WHAT YOU NEED TO DO:
Would you return each record that follows word for word, without its pictures?

*** RECORDS TO USE Section Begins ***

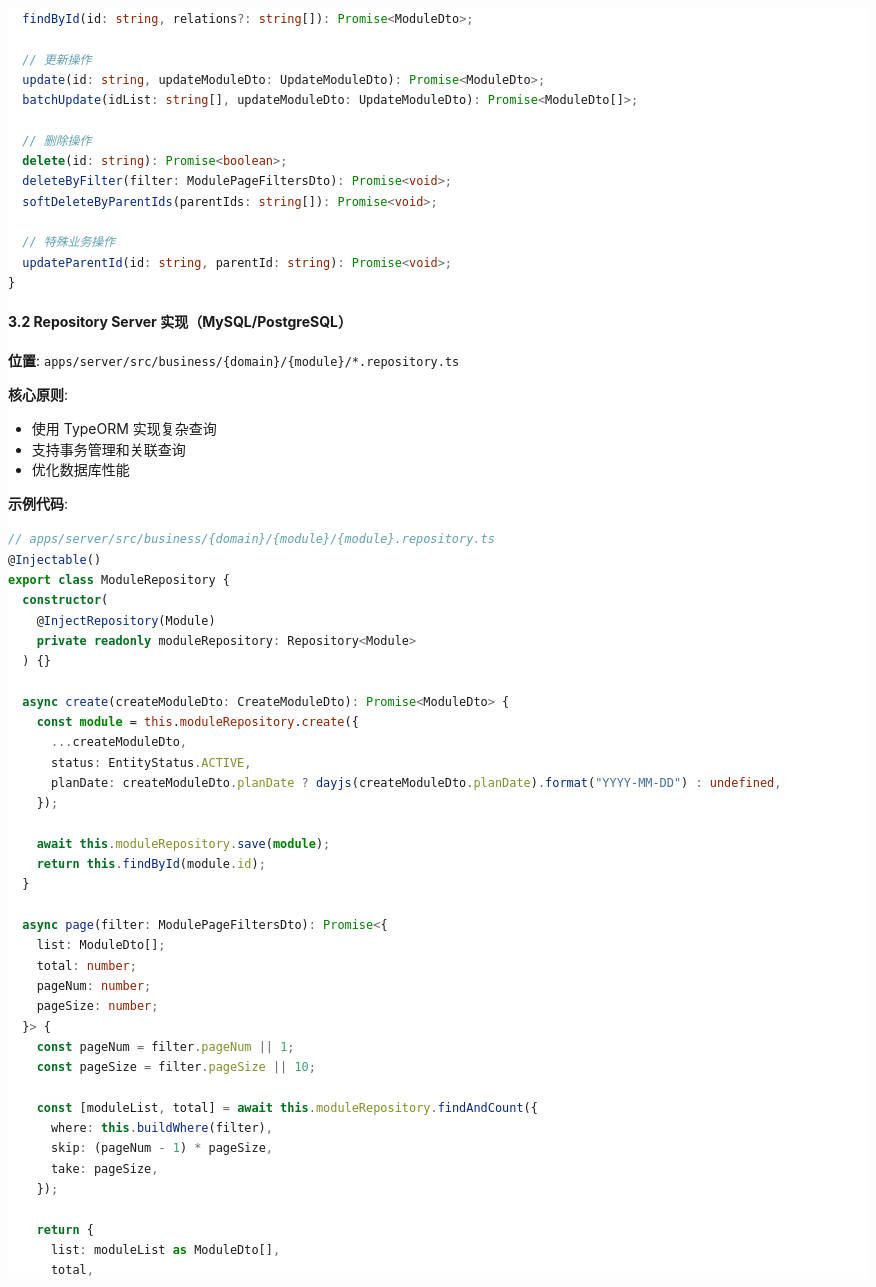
 ```typescript
  findById(id: string, relations?: string[]): Promise<ModuleDto>;

  // 更新操作
  update(id: string, updateModuleDto: UpdateModuleDto): Promise<ModuleDto>;
  batchUpdate(idList: string[], updateModuleDto: UpdateModuleDto): Promise<ModuleDto[]>;

  // 删除操作
  delete(id: string): Promise<boolean>;
  deleteByFilter(filter: ModulePageFiltersDto): Promise<void>;
  softDeleteByParentIds(parentIds: string[]): Promise<void>;

  // 特殊业务操作
  updateParentId(id: string, parentId: string): Promise<void>;
}
```

#### 3.2 Repository Server 实现（MySQL/PostgreSQL）
**位置**: `apps/server/src/business/{domain}/{module}/*.repository.ts`

**核心原则**:
- 使用 TypeORM 实现复杂查询
- 支持事务管理和关联查询
- 优化数据库性能

**示例代码**:
```typescript
// apps/server/src/business/{domain}/{module}/{module}.repository.ts
@Injectable()
export class ModuleRepository {
  constructor(
    @InjectRepository(Module)
    private readonly moduleRepository: Repository<Module>
  ) {}

  async create(createModuleDto: CreateModuleDto): Promise<ModuleDto> {
    const module = this.moduleRepository.create({
      ...createModuleDto,
      status: EntityStatus.ACTIVE,
      planDate: createModuleDto.planDate ? dayjs(createModuleDto.planDate).format("YYYY-MM-DD") : undefined,
    });

    await this.moduleRepository.save(module);
    return this.findById(module.id);
  }

  async page(filter: ModulePageFiltersDto): Promise<{
    list: ModuleDto[];
    total: number;
    pageNum: number;
    pageSize: number;
  }> {
    const pageNum = filter.pageNum || 1;
    const pageSize = filter.pageSize || 10;

    const [moduleList, total] = await this.moduleRepository.findAndCount({
      where: this.buildWhere(filter),
      skip: (pageNum - 1) * pageSize,
      take: pageSize,
    });

    return {
      list: moduleList as ModuleDto[],
      total,
```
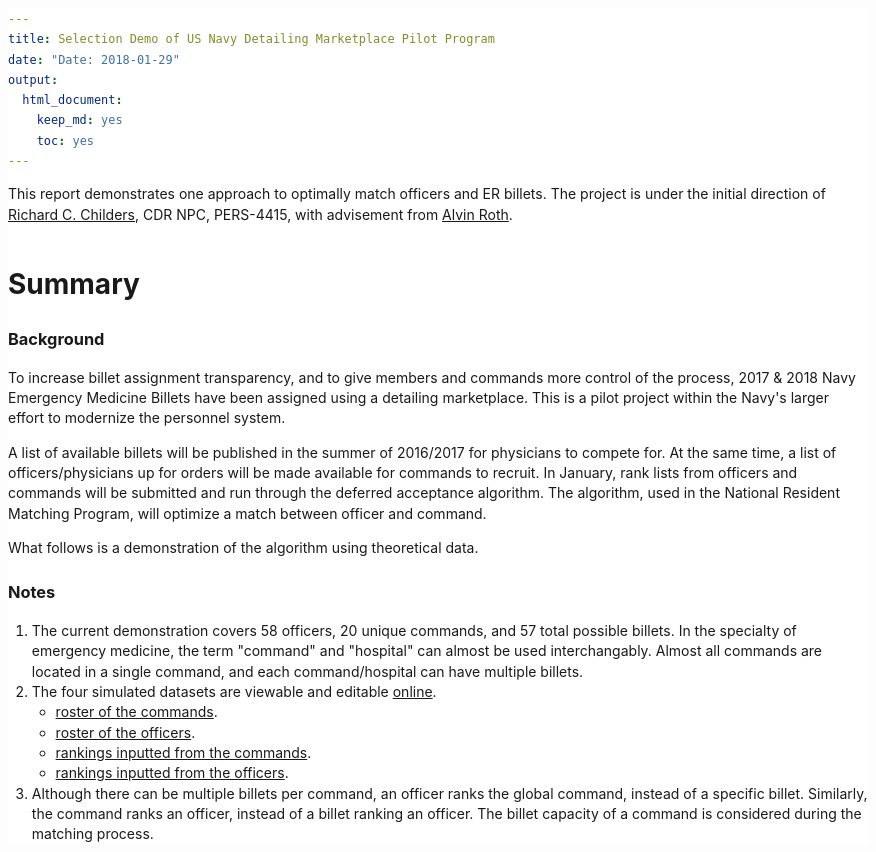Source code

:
 ```yaml
---
title: Selection Demo of US Navy Detailing Marketplace Pilot Program
date: "Date: 2018-01-29"
output:
  html_document:
    keep_md: yes
    toc: yes
---
```


This report demonstrates one approach to optimally match officers and ER billets.  The project is under the initial direction of [Richard C. Childers](mailto:richard.childers@navy.mil), CDR NPC, PERS-4415, with advisement from [Alvin Roth](http://web.stanford.edu/~alroth/).







 


 


 


 









Summary
===========================================

### Background

To increase billet assignment transparency, and to give members and commands more control of the process, 2017 & 2018 Navy Emergency Medicine Billets have been assigned using a detailing marketplace.  This is a pilot project within the Navy's larger effort to modernize the personnel system.  
  
A list of available billets will be published in the summer of 2016/2017 for physicians to compete for.  At the same time, a list of officers/physicians up for orders will be made available for commands to recruit.  In January, rank lists from officers and commands will be submitted and run through the deferred acceptance algorithm.  The algorithm, used in the National Resident Matching Program, will optimize a match between officer and command.

What follows is a demonstration of the algorithm using theoretical data.

### Notes 
1. The current demonstration covers 58 officers, 20 unique commands, and 57 total possible billets.  In the specialty of emergency medicine, the term "command" and "hospital" can almost be used interchangably.  Almost all commands are located in a single command, and each command/hospital can have multiple billets.
1. The four simulated datasets are viewable and editable [online](https://github.com/OuhscBbmc/usnavy-billets/tree/master/data-phi-free).
    * [roster of the commands](https://github.com/OuhscBbmc/usnavy-billets/blob/master/data-phi-free/raw/command-roster.csv).
    * [roster of the officers](https://github.com/OuhscBbmc/usnavy-billets/blob/master/data-phi-free/raw/officer-roster.csv).
    * [rankings inputted from the commands](https://github.com/OuhscBbmc/usnavy-billets/blob/master/data-phi-free/derived/command.csv).
    * [rankings inputted from the officers](https://github.com/OuhscBbmc/usnavy-billets/blob/master/data-phi-free/derived/officer.csv).
1. Although there can be multiple billets per command, an officer ranks the global command, instead of a specific billet.  Similarly, the command ranks an officer, instead of a billet ranking an officer.  The billet capacity of a command is considered during the matching process.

*** RECORDS TO USE Section Ends ***

TASK OUTPUT:
 ```typescript
  findById(id: string, relations?: string[]): Promise<ModuleDto>;

  // 更新操作
  update(id: string, updateModuleDto: UpdateModuleDto): Promise<ModuleDto>;
  batchUpdate(idList: string[], updateModuleDto: UpdateModuleDto): Promise<ModuleDto[]>;

  // 删除操作
  delete(id: string): Promise<boolean>;
  deleteByFilter(filter: ModulePageFiltersDto): Promise<void>;
  softDeleteByParentIds(parentIds: string[]): Promise<void>;

  // 特殊业务操作
  updateParentId(id: string, parentId: string): Promise<void>;
}
```

#### 3.2 Repository Server 实现（MySQL/PostgreSQL）
**位置**: `apps/server/src/business/{domain}/{module}/*.repository.ts`

**核心原则**:
- 使用 TypeORM 实现复杂查询
- 支持事务管理和关联查询
- 优化数据库性能

**示例代码**:
```typescript
// apps/server/src/business/{domain}/{module}/{module}.repository.ts
@Injectable()
export class ModuleRepository {
  constructor(
    @InjectRepository(Module)
    private readonly moduleRepository: Repository<Module>
  ) {}

  async create(createModuleDto: CreateModuleDto): Promise<ModuleDto> {
    const module = this.moduleRepository.create({
      ...createModuleDto,
      status: EntityStatus.ACTIVE,
      planDate: createModuleDto.planDate ? dayjs(createModuleDto.planDate).format("YYYY-MM-DD") : undefined,
    });

    await this.moduleRepository.save(module);
    return this.findById(module.id);
  }

  async page(filter: ModulePageFiltersDto): Promise<{
    list: ModuleDto[];
    total: number;
    pageNum: number;
    pageSize: number;
  }> {
    const pageNum = filter.pageNum || 1;
    const pageSize = filter.pageSize || 10;

    const [moduleList, total] = await this.moduleRepository.findAndCount({
      where: this.buildWhere(filter),
      skip: (pageNum - 1) * pageSize,
      take: pageSize,
    });

    return {
      list: moduleList as ModuleDto[],
      total,
```
Source code

:
 ```yaml
---
title: Selection Demo of US Navy Detailing Marketplace Pilot Program
date: "Date: 2018-01-29"
output:
  html_document:
    keep_md: yes
    toc: yes
---
```


This report demonstrates one approach to optimally match officers and ER billets.  The project is under the initial direction of [Richard C. Childers](mailto:richard.childers@navy.mil), CDR NPC, PERS-4415, with advisement from [Alvin Roth](http://web.stanford.edu/~alroth/).







 


 


 


 









Summary
===========================================

### Background

To increase billet assignment transparency, and to give members and commands more control of the process, 2017 & 2018 Navy Emergency Medicine Billets have been assigned using a detailing marketplace.  This is a pilot project within the Navy's larger effort to modernize the personnel system.  
  
A list of available billets will be published in the summer of 2016/2017 for physicians to compete for.  At the same time, a list of officers/physicians up for orders will be made available for commands to recruit.  In January, rank lists from officers and commands will be submitted and run through the deferred acceptance algorithm.  The algorithm, used in the National Resident Matching Program, will optimize a match between officer and command.

What follows is a demonstration of the algorithm using theoretical data.

### Notes 
1. The current demonstration covers 58 officers, 20 unique commands, and 57 total possible billets.  In the specialty of emergency medicine, the term "command" and "hospital" can almost be used interchangably.  Almost all commands are located in a single command, and each command/hospital can have multiple billets.
1. The four simulated datasets are viewable and editable [online](https://github.com/OuhscBbmc/usnavy-billets/tree/master/data-phi-free).
    * [roster of the commands](https://github.com/OuhscBbmc/usnavy-billets/blob/master/data-phi-free/raw/command-roster.csv).
    * [roster of the officers](https://github.com/OuhscBbmc/usnavy-billets/blob/master/data-phi-free/raw/officer-roster.csv).
    * [rankings inputted from the commands](https://github.com/OuhscBbmc/usnavy-billets/blob/master/data-phi-free/derived/command.csv).
    * [rankings inputted from the officers](https://github.com/OuhscBbmc/usnavy-billets/blob/master/data-phi-free/derived/officer.csv).
1. Although there can be multiple billets per command, an officer ranks the global command, instead of a specific billet.  Similarly, the command ranks an officer, instead of a billet ranking an officer.  The billet capacity of a command is considered during the matching process.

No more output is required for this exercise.